Task to carry out:
Taking each line of the material below in turn, count those containing the string "Enquesta". Provide the number alone.
═══ Data shown
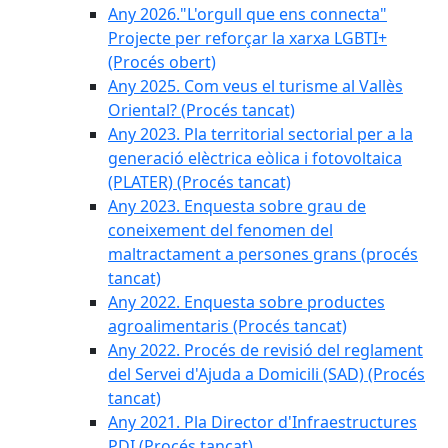
Any 2026."L'orgull que ens connecta"
Projecte per reforçar la xarxa LGBTI+
(Procés obert)
Any 2025. Com veus el turisme al Vallès
Oriental? (Procés tancat)
Any 2023. Pla territorial sectorial per a la
generació elèctrica eòlica i fotovoltaica
(PLATER) (Procés tancat)
Any 2023. Enquesta sobre grau de
coneixement del fenomen del
maltractament a persones grans (procés
tancat)
Any 2022. Enquesta sobre productes
agroalimentaris (Procés tancat)
Any 2022. Procés de revisió del reglament
del Servei d'Ajuda a Domicili (SAD) (Procés
tancat)
Any 2021. Pla Director d'Infraestructures
PDI (Procés tancat)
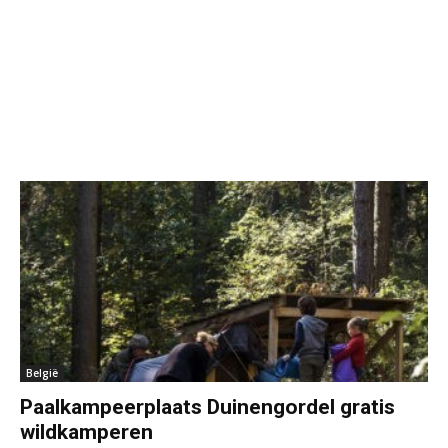
België
Paalkampeerplaats Duinengordel gratis
wildkamperen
══════
Answer:
2